Viktor Lazlo : Depuis quelques années, chaque fois qu’il se passe quelque chose de terrible dans nos sociétés, ça trépigne en moi. Je me demande ce que je peux faire spontanément à mon échelle, en tant que chanteuse, qu’écrivain ? J’aimerais pouvoir prendre des initiatives comme celle d’Els De Schepper. Ce jour-là, on va faire une déclaration d’intention avec le public, une grande déclaration d’intention pour dire que nous sommes ici parce que nous sommes d’accord de vivre ensemble et que nous sommes rassemblés pour le dire.
Votre histoire personnelle est en soit une synthèse du vivre ensemble, non ?
Viktor Lazlo : Je suis en effet un mélange d’un peu tout. Par la force des choses, nous sommes déjà tous issus d’un métissage racial et culturel. Mais ce qui pose problème aujourd’hui, c’est le métissage religieux qui ne se fait pas. C’est cette barrière qu’il faut abattre et on peut y arriver. Il existe des pays où les communautés vivent ensemble. Il ne faut pas faire croire au monde que c’est impossible. Surtout dans les pays civilisés et avec toute l’étendue de l’information que nous avons à notre disposition de nos jours.
Force est de constater que nombre de ces pays ont aujourd’hui tendance à se replier sur eux-mêmes ?
Viktor Lazlo : Les pays occidentaux - et ils sont tous dans le cas - ont accueilli les populations immigrées parce qu’ils en avaient besoin. Mais le travail qui devait suivre n’a pas été fait. A un moment donné, ces populations immigrées ont été rejetées à la périphérie des villes, de la société qui les avait accueillies. Les pères sont repartis parce qu’ils ne pouvaient pas nourrir leurs enfants. On s’est retrouvé avec des modèles familiaux matriarcaux, des parents qui abdiquaient et des éducations nationales qui n’étaient pas au rendez-vous pour remplacer la cellule familiale. Ça a engendré des générations en perte totale de repères. On n’a pas vraiment appris à ces gens d’où ils venaient puisqu’il fallait s’intégrer - c’était le leitmotiv - et aujourd’hui ils n’ont pas les moyens d’être ce qu’ils voudraient être au sein de la société. Tout ça laisse une grande place de cerveau disponible pour toutes les conneries qu’on peut leur raconter…
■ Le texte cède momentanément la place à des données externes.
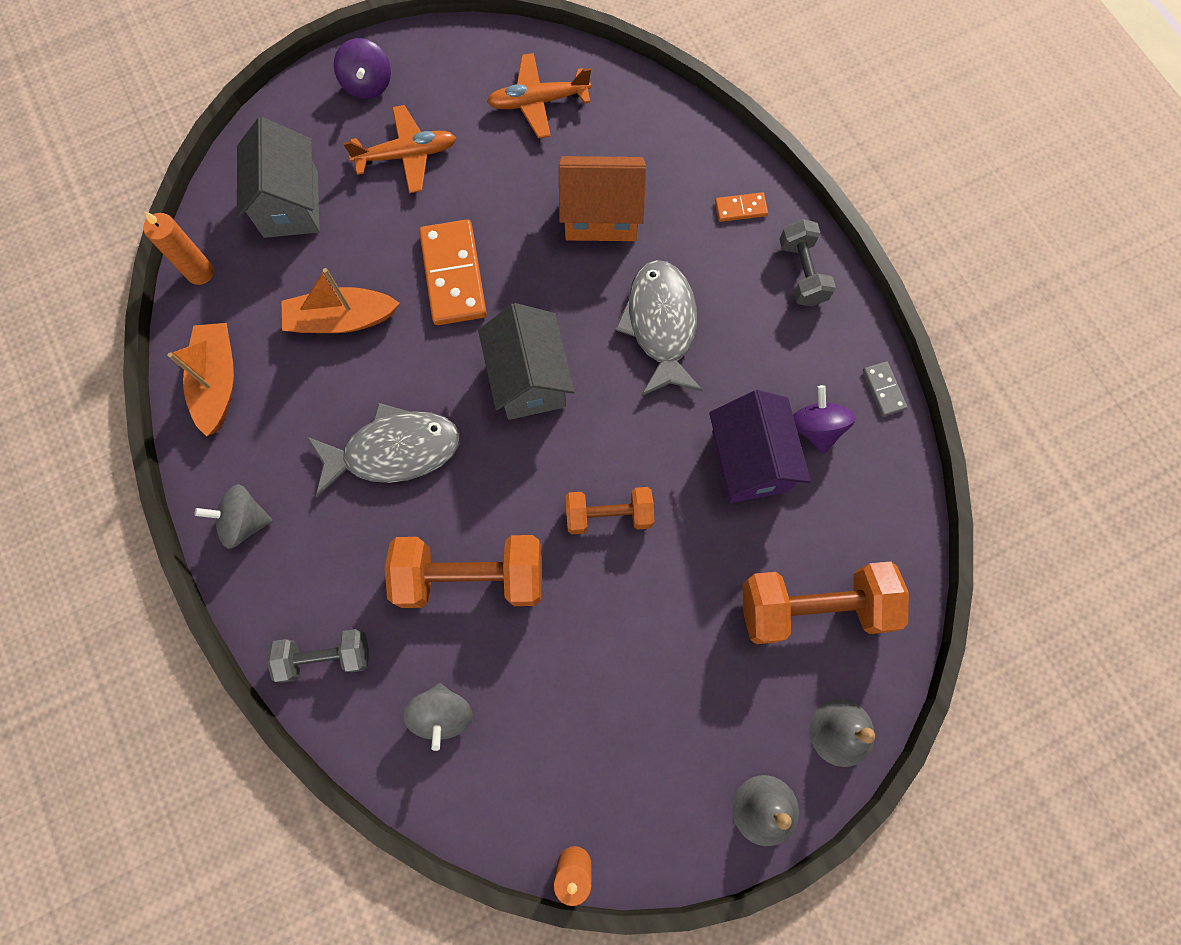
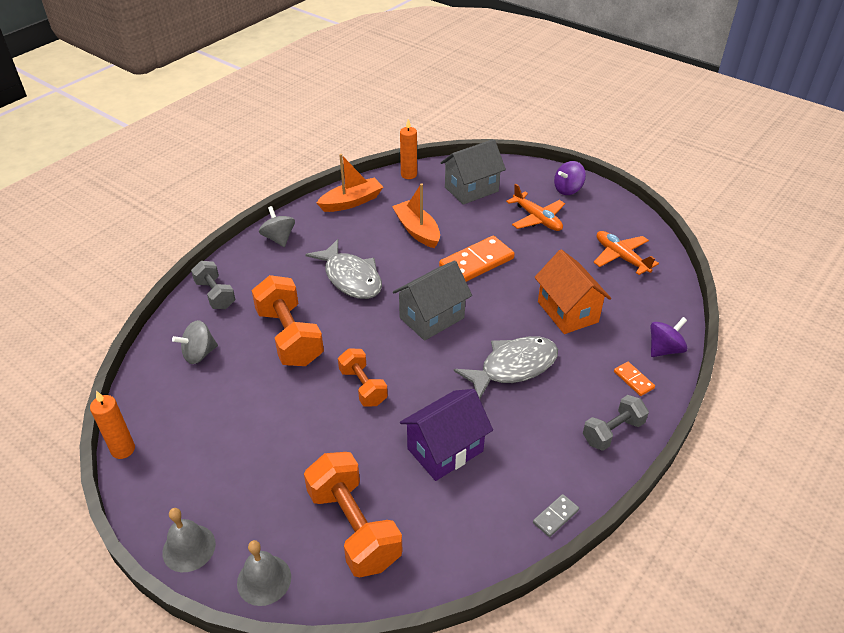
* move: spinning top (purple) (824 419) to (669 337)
Els De Schepper : Heureusement, il y a aujourd’hui des femmes musulmanes qui disent que c’est à elles d’être responsables de leurs enfants. Il faut arrêter d’être dans le clivage comme on peut l’être en Flandre, soit pour soit contre quelque chose, sans possibilité d’être dans la nuance. Aujourd’hui, on n’ose pas dire la vérité parce qu’on redoute que ce ne soit pas politiquement correct. On se fait tout de suite traiter de raciste si on dit ce qu’on pense. Il faut pouvoir être franc mais pas accusateur. En un mot, il faut être responsables. J’ai de jeunes Pakistanais qui lavent ma voiture. Je les vois travailler mais personne ne leur adresse la parole. Un jour, je leur ai demandé de me dire ce qu’ils pensaient de la Belgique et de ce qui s’y passe. Ils m’ont expliqué leur point de vue et c’est une tout autre vision que la nôtre. Je ne dis pas que ce qu’ils disent est la réalité mais ça permet d’avoir une autre perspective en tête. Pour voir le vrai, il faut avoir le point de vue de tout le monde.
Un événement comme "La Belgique c’est nous !" est-il concrètement susceptible de changer les choses ?
Els De Schepper : Je n’ai pas l’impression que je vais changer le monde avec ça, mais c’est une petite pierre à l’édifice et chaque signal est important. Dans mes spectacles, les petites choses que je glisse dans l’inconscient du public finissent par faire réagir avec le temps. Faire une déclaration d’intention tous ensemble provoquera cette réaction chez les gens qui en ont marre du climat pesant actuel. Il s’agit de dire qu’on est nombreux, issus de différentes cultures et qu’il est important que nous nous rencontrions. En ce compris entre Wallons et Flamands ! Lorsque je me produis en Wallonie, je constate que les gens ont honte de ne pas parler le néerlandais… Moi, je n’ai pas peur de parler français. Je l’ai appris voici six ans seulement et je fais beaucoup de fautes, mais ça ne me gêne pas. Avoir peur ne sert à rien parce que la peur est mauvaise conseillère.
Viktor Lazlo : Il faut dire que la peur appartient aux générations passées. Le courage et la témérité doivent appartenir aux générations futures sinon, on ne s’en sortira pas.